1

I have the below regex to identify text in a html tag that doesn't yields the result expected.

HTML Tag:

<td>Issue Amount</td>
<td>:</td>
<td>20,000,000.00</td>

Find = re.findall(?<=Issue Amount</td> <td>:</td> <td>) [0-9,]),soup_string)[0]

I need to get the numerical value 20,000,000.00 from this tag.

Any advise what am I doing wrong here. I did try couple of other ways but with no success.

  • Sounds like it has an answer [here](https://stackoverflow.com/questions/9833152/python-regular-expressions-extract-every-table-cell-content) or [here](https://stackoverflow.com/questions/1732348/regex-match-open-tags-except-xhtml-self-contained-tags) – vahdet Mar 01 '19 at 14:43
  • Try this regex `([\d,.]+)` [\d,.]+ : one or more times any digits or comma or point () : capturing group – nissim abehcera Mar 01 '19 at 15:20
  • Thanks nissim.. It works, however this is just a part of html body and there are chances it might end up matching other values as well.

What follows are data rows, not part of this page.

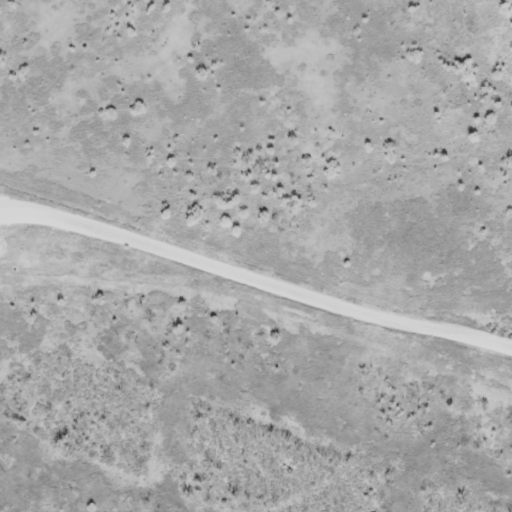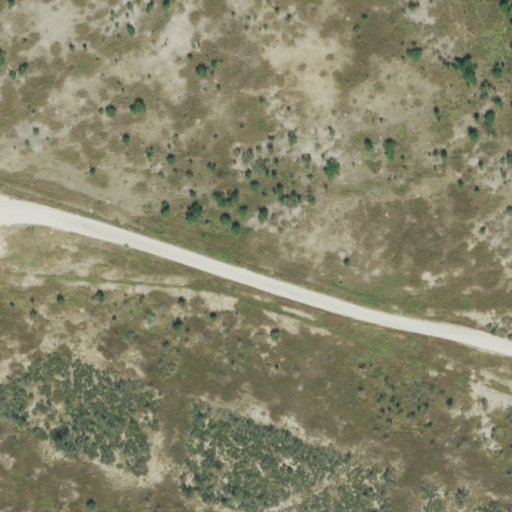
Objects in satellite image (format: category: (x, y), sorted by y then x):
road: (4, 212)
road: (260, 281)
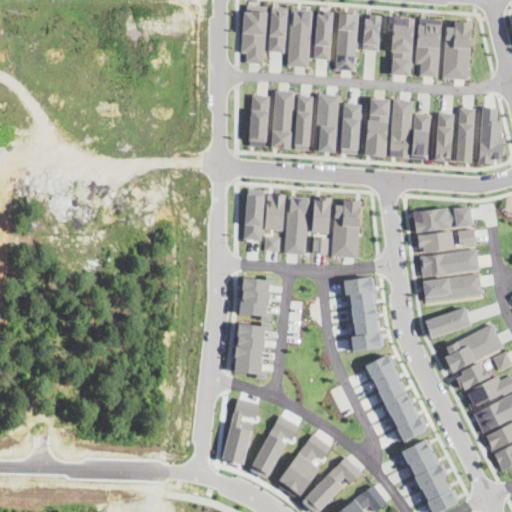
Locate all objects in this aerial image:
road: (475, 2)
road: (395, 7)
road: (475, 8)
road: (509, 9)
road: (495, 12)
road: (510, 16)
building: (278, 28)
building: (278, 28)
building: (372, 30)
building: (372, 31)
building: (254, 32)
road: (237, 33)
building: (254, 33)
building: (323, 33)
building: (323, 33)
building: (402, 33)
building: (299, 37)
building: (300, 37)
building: (346, 40)
building: (346, 41)
building: (401, 43)
building: (429, 44)
building: (428, 45)
road: (486, 45)
road: (501, 45)
building: (457, 49)
building: (457, 50)
building: (401, 65)
road: (510, 71)
road: (237, 76)
road: (364, 82)
road: (496, 83)
road: (505, 90)
building: (283, 118)
building: (283, 118)
building: (259, 119)
road: (237, 120)
building: (259, 120)
building: (303, 121)
building: (303, 121)
building: (326, 121)
building: (326, 121)
building: (377, 125)
building: (377, 126)
road: (506, 126)
building: (351, 127)
building: (351, 127)
building: (400, 127)
building: (401, 127)
building: (465, 134)
building: (465, 134)
building: (420, 135)
building: (420, 135)
building: (444, 135)
building: (444, 135)
building: (491, 135)
building: (491, 136)
road: (351, 158)
road: (142, 162)
road: (237, 165)
road: (492, 165)
road: (365, 177)
road: (271, 184)
road: (323, 188)
road: (353, 189)
road: (388, 191)
road: (457, 197)
building: (275, 210)
building: (275, 211)
building: (254, 213)
building: (254, 213)
building: (321, 213)
road: (406, 214)
road: (236, 215)
building: (442, 217)
building: (443, 217)
road: (375, 222)
building: (296, 224)
building: (296, 224)
building: (321, 224)
building: (346, 228)
building: (346, 228)
building: (467, 235)
road: (218, 236)
building: (466, 236)
building: (435, 240)
building: (436, 240)
building: (272, 242)
building: (272, 242)
building: (321, 243)
building: (449, 261)
building: (449, 261)
road: (234, 263)
road: (378, 264)
road: (496, 265)
road: (307, 269)
road: (506, 279)
building: (452, 286)
building: (452, 286)
building: (511, 292)
building: (255, 296)
building: (255, 297)
building: (363, 312)
building: (363, 312)
road: (420, 319)
building: (448, 321)
building: (448, 321)
road: (233, 323)
road: (284, 332)
building: (472, 346)
building: (473, 346)
building: (251, 347)
building: (250, 348)
road: (416, 352)
building: (502, 359)
building: (502, 359)
road: (339, 367)
building: (471, 374)
building: (472, 374)
road: (413, 388)
building: (487, 389)
building: (488, 389)
building: (395, 396)
building: (395, 397)
building: (494, 412)
building: (494, 412)
road: (321, 424)
road: (472, 429)
building: (240, 430)
building: (500, 435)
building: (500, 435)
building: (274, 444)
building: (504, 456)
building: (504, 456)
building: (304, 464)
building: (304, 465)
road: (144, 467)
building: (430, 474)
building: (429, 475)
building: (331, 483)
building: (330, 484)
road: (499, 488)
road: (502, 488)
road: (202, 498)
road: (286, 498)
building: (364, 500)
building: (365, 501)
road: (509, 501)
road: (470, 503)
road: (472, 503)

Of the complete body the regex should match only this part. – Shashi Shankar Singh Mar 01 '19 at 15:31

2 Answers2

2

Do not under any circumstances try to parse XML with a regex unless you wish to invoke rite 666 Ph'nglui mglw'nafh Cthulhu R'lyeh wgah'nagl fhtagn.

Use an HTML parsing library see this page for some ways to do it.

However in your case you have mucked up your regex by looking for a space between your </td> and <td> tags. Whereas your data has carriage returns. You can use the \s meta-character to look for any white space character

JGNI
  • 3,933
  • 11
  • 21
0

Below is the regex piece that helped me get the desired output. Thanks all for your inputs.

(?<=Issue Amount[td\W]{21})([\d,.]+)